# Work request:
Filter the listing and keep only the lines with the word "disable".

── Supplied entries ──

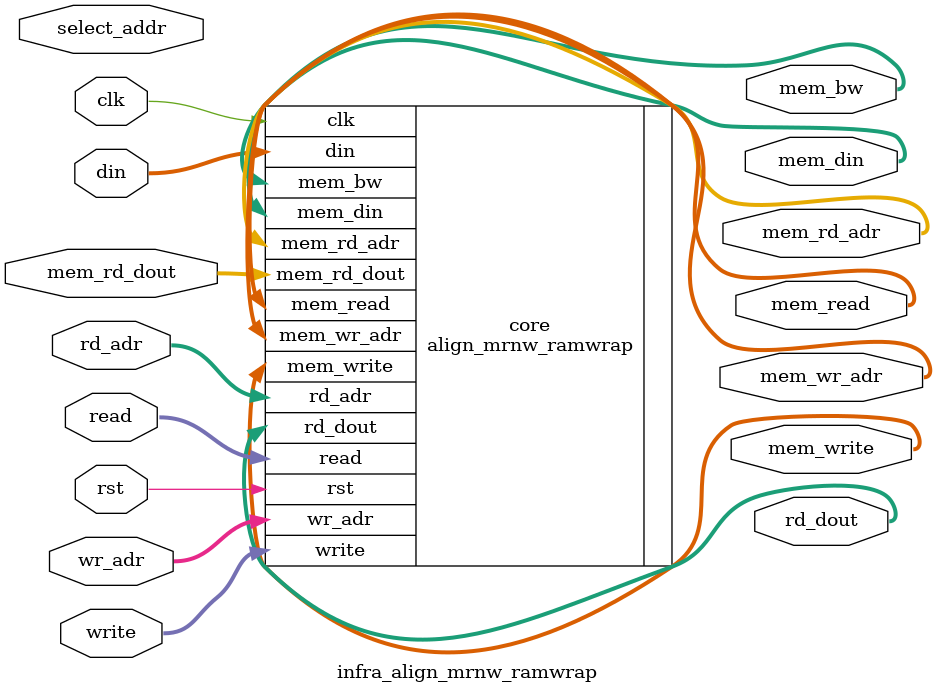
<source format=v>
module infra_align_mrnw_ramwrap (write, wr_adr, din, read, rd_adr, rd_dout,// rd_serr, rd_padr,
	                 mem_write, mem_wr_adr, mem_bw, mem_din, mem_read, mem_rd_adr, mem_rd_dout,
		         clk, rst,
		         select_addr);

  parameter WIDTH = 32;
  parameter PARITY = 1;
  parameter NUMRDPT = 2;
  parameter NUMWRPT = 2;
  parameter NUMADDR = 1024;
  parameter BITADDR = 10;
  parameter NUMWRDS = 4;
  parameter BITWRDS = 2;
  parameter NUMSROW = 256;
  parameter BITSROW = 8;
  parameter BITPADR = 10;
  parameter SRAM_DELAY = 2;
  parameter FLOPMEM = 0;

  parameter MEMWDTH = WIDTH;//+PARITY;

  input [NUMWRPT-1:0] write;
  input [NUMWRPT*BITADDR-1:0] wr_adr;
  input [NUMWRPT*WIDTH-1:0] din;

  input [NUMRDPT-1:0] read;
  input [NUMRDPT*BITADDR-1:0] rd_adr;
  output [NUMRDPT*WIDTH-1:0] rd_dout;

  output [NUMWRPT-1:0] mem_write;
  output [NUMWRPT*BITSROW-1:0] mem_wr_adr;
  output [NUMWRPT*NUMWRDS*MEMWDTH-1:0] mem_bw;
  output [NUMWRPT*NUMWRDS*MEMWDTH-1:0] mem_din;

  output [NUMRDPT-1:0] mem_read;
  output [NUMRDPT*BITSROW-1:0] mem_rd_adr;
  input [NUMRDPT*NUMWRDS*MEMWDTH-1:0] mem_rd_dout;

  input clk;
  input rst;

  input [BITADDR-1:0] select_addr;

  align_mrnw_ramwrap #(.WIDTH (WIDTH), //.PARITY (PARITY), 
               .NUMRDPT (NUMRDPT), .NUMWRPT (NUMWRPT), .NUMADDR (NUMADDR), .BITADDR (BITADDR),
               .NUMWRDS (NUMWRDS), .BITWRDS (BITWRDS), .NUMSROW (NUMSROW), .BITSROW (BITSROW), .BITPADR (BITPADR),
               .SRAM_DELAY (SRAM_DELAY), .FLOPMEM (FLOPMEM))
    core (.write (write), .wr_adr (wr_adr), .din (din),
          .read (read), .rd_adr (rd_adr), .rd_dout (rd_dout), //.rd_serr (rd_serr), .rd_padr (rd_padr),
          .mem_write (mem_write), .mem_wr_adr (mem_wr_adr), .mem_bw (mem_bw), .mem_din (mem_din),
          .mem_read (mem_read), .mem_rd_adr (mem_rd_adr), .mem_rd_dout (mem_rd_dout),
          .clk (clk), .rst (rst));

`ifdef FORMAL
//synopsys translate_off

assume_select_addr_range: assume property (@(posedge clk) disable iff (rst) (select_addr < NUMADDR));
assume_select_addr_stable: assume property (@(posedge clk) disable iff (rst) $stable(select_addr));

ip_top_sva_align_mrnw #(
     .WIDTH       (WIDTH),
     .PARITY      (PARITY),
     .NUMRDPT     (NUMRDPT),
     .NUMWRPT     (NUMWRPT),
     .NUMADDR     (NUMADDR),
     .BITADDR     (BITADDR),
     .NUMWRDS     (NUMWRDS),
     .BITWRDS     (BITWRDS),
     .NUMSROW     (NUMSROW),
     .BITSROW     (BITSROW),
     .SRAM_DELAY  (SRAM_DELAY),
     .FLOPMEM     (FLOPMEM))
ip_top_sva (.*);

ip_top_sva_2_align_mrnw #(
     .NUMADDR     (NUMADDR),
     .BITADDR     (BITADDR),
     .NUMRDPT     (NUMRDPT),
     .NUMWRPT     (NUMWRPT),
     .NUMSROW     (NUMSROW),
     .BITSROW     (BITSROW))
ip_top_sva_2 (.*);
//synopsys translate_on

`elsif SIM_SVA

genvar sva_int;
// generate for (sva_int=0; sva_int<WIDTH; sva_int=sva_int+1) begin
generate for (sva_int=0; sva_int<1; sva_int=sva_int+1) begin: sva_loop
  wire [BITADDR-1:0] help_addr = sva_int;
ip_top_sva_align_mrnw #(
     .WIDTH       (WIDTH),
     .PARITY      (PARITY),
     .NUMRDPT     (NUMRDPT),
     .NUMWRPT     (NUMWRPT),
     .NUMADDR     (NUMADDR),
     .BITADDR     (BITADDR),
     .NUMWRDS     (NUMWRDS),
     .BITWRDS     (BITWRDS),
     .NUMSROW     (NUMSROW),
     .BITSROW     (BITSROW),
     .SRAM_DELAY  (SRAM_DELAY),
     .FLOPMEM     (FLOPMEM))
ip_top_sva (.select_addr(help_addr), .*);
end
endgenerate

ip_top_sva_2_align_mrnw #(
     .NUMADDR     (NUMADDR),
     .BITADDR     (BITADDR),
     .NUMRDPT     (NUMRDPT),
     .NUMWRPT     (NUMWRPT),
     .NUMSROW     (NUMSROW),
     .BITSROW     (BITSROW))
ip_top_sva_2 (.*);

`endif

endmodule //infra_align_mrnw_ramwrap

</source>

───

# Written response:
assume_select_addr_range: assume property (@(posedge clk) disable iff (rst) (select_addr < NUMADDR));
assume_select_addr_stable: assume property (@(posedge clk) disable iff (rst) $stable(select_addr));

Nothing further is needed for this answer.